Since nucleic acids are highly negatively charged, they may be affected by positively charged small molecules such as polyamines. It was initially reported that spermidine was not beneficial in PCR (91). However, subsequent reports showed that spermidine prevents PCR inhibition problems encountered while analyzing clinical stool samples (92,93). By optimizing the effects of these polar molecules, the efficiency of nucleic acid amplification is expected to further improve.

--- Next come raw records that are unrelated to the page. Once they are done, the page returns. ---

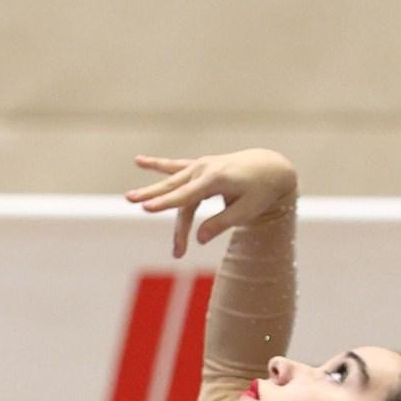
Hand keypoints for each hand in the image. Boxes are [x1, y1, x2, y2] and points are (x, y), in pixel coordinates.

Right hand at [124, 149, 297, 259]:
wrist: (270, 167)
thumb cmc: (261, 192)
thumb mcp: (247, 211)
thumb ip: (222, 224)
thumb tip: (199, 239)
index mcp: (217, 179)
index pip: (186, 196)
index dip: (165, 203)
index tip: (146, 209)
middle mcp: (205, 169)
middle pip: (176, 190)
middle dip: (155, 199)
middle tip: (135, 205)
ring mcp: (201, 165)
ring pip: (173, 181)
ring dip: (152, 190)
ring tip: (129, 197)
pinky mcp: (200, 166)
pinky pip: (175, 167)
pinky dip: (158, 164)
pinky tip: (138, 161)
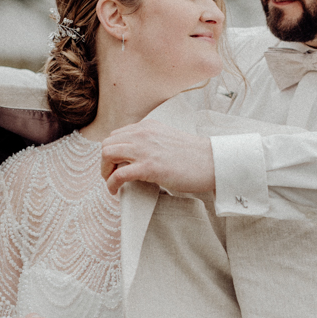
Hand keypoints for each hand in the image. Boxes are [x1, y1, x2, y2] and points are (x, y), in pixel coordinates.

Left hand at [100, 124, 214, 196]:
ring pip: (107, 155)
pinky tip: (114, 191)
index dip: (112, 152)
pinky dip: (111, 184)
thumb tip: (136, 156)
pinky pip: (117, 175)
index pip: (116, 135)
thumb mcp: (167, 139)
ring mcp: (144, 150)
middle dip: (105, 161)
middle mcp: (142, 134)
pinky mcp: (148, 167)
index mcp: (147, 127)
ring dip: (105, 171)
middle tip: (111, 175)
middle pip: (107, 144)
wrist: (211, 162)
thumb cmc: (194, 156)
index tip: (116, 164)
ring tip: (112, 183)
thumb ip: (150, 142)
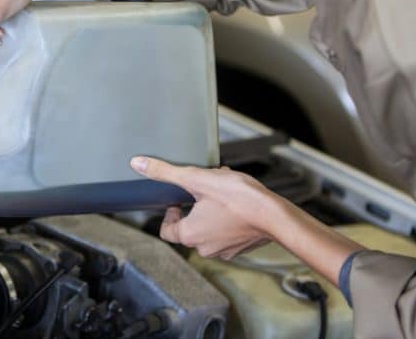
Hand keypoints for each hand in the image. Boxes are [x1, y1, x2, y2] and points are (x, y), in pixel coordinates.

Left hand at [130, 156, 284, 259]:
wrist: (275, 215)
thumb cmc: (239, 199)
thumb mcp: (197, 178)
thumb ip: (166, 172)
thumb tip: (139, 164)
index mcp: (189, 235)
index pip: (167, 230)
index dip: (170, 214)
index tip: (178, 201)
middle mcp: (204, 248)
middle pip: (188, 229)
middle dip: (193, 207)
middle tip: (202, 192)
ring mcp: (224, 251)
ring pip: (208, 230)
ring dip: (210, 212)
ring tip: (221, 194)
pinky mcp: (240, 248)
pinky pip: (225, 233)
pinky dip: (226, 220)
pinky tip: (235, 204)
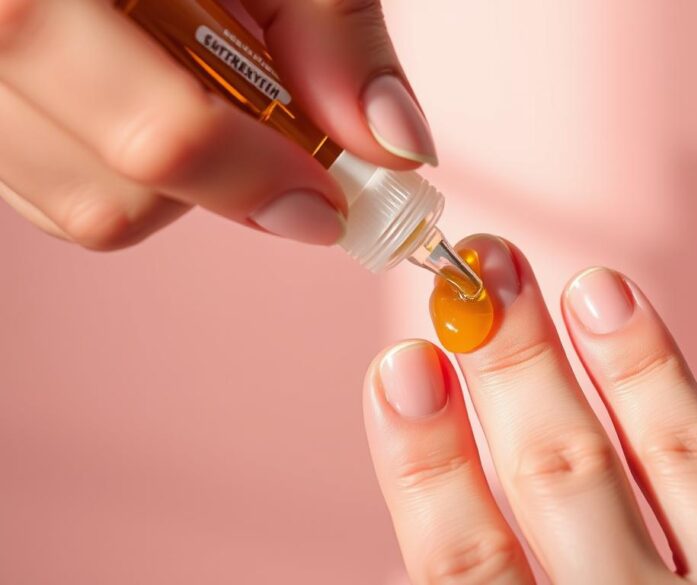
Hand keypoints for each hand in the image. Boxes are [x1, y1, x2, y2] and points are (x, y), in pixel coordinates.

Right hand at [0, 0, 434, 249]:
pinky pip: (51, 186)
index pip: (159, 128)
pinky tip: (154, 92)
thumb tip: (394, 142)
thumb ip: (333, 32)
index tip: (329, 202)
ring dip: (176, 182)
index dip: (252, 179)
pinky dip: (124, 169)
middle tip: (296, 165)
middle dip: (223, 189)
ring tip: (205, 88)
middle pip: (111, 191)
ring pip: (80, 203)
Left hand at [363, 235, 696, 583]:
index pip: (689, 455)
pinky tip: (391, 469)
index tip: (596, 285)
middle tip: (481, 273)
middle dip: (523, 366)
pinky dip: (421, 531)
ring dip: (437, 449)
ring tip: (409, 356)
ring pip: (487, 552)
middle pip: (575, 475)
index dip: (640, 362)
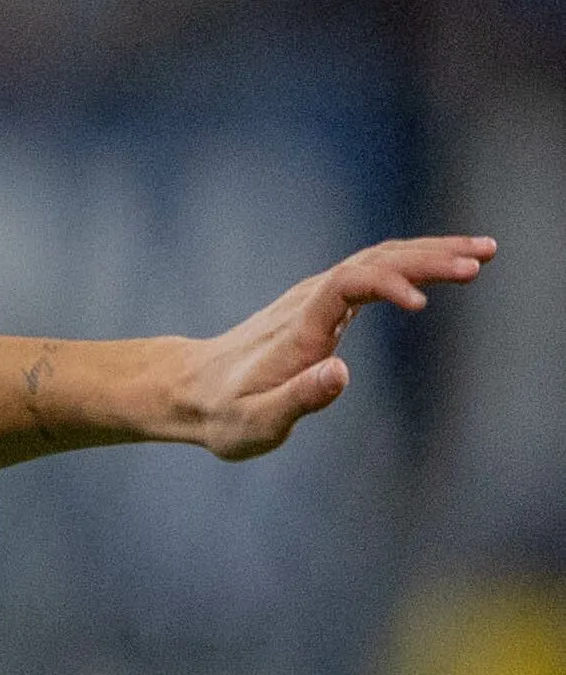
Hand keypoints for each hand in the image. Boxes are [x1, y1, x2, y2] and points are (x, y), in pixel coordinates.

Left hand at [171, 233, 495, 458]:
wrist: (190, 391)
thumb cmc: (223, 415)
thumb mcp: (255, 423)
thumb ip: (297, 400)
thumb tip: (341, 373)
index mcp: (300, 327)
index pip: (347, 285)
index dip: (386, 285)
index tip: (422, 305)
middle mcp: (310, 301)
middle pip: (374, 261)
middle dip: (428, 257)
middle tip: (482, 260)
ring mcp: (317, 296)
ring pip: (379, 259)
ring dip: (432, 252)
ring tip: (485, 252)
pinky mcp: (324, 302)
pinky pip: (376, 269)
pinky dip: (415, 262)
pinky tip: (450, 263)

Despite being a widespread analytical method both in fundamental research and clinical diagnosis, there are limitations in nucleic acid amplification, which are represented by false-positive and false-negative results. Many efforts are still being devoted to improve the sensitivity, specificity, rapidness, and accuracy of nucleic acid amplification. The catalytic mechanism of nucleic acid-related enzymes has been extensively investigated by means of X-ray crystallography, kinetic analysis, and site-directed mutagenesis, leading to the generation of enzymes exhibiting extremely high activity and stability. Such enzymes and optimized reaction conditions offer many advantages that can be expected to enhance the efficiency of nucleic acid amplification tests, which may meet the increasing demand of point-of-care diagnosis both in developed and developing countries.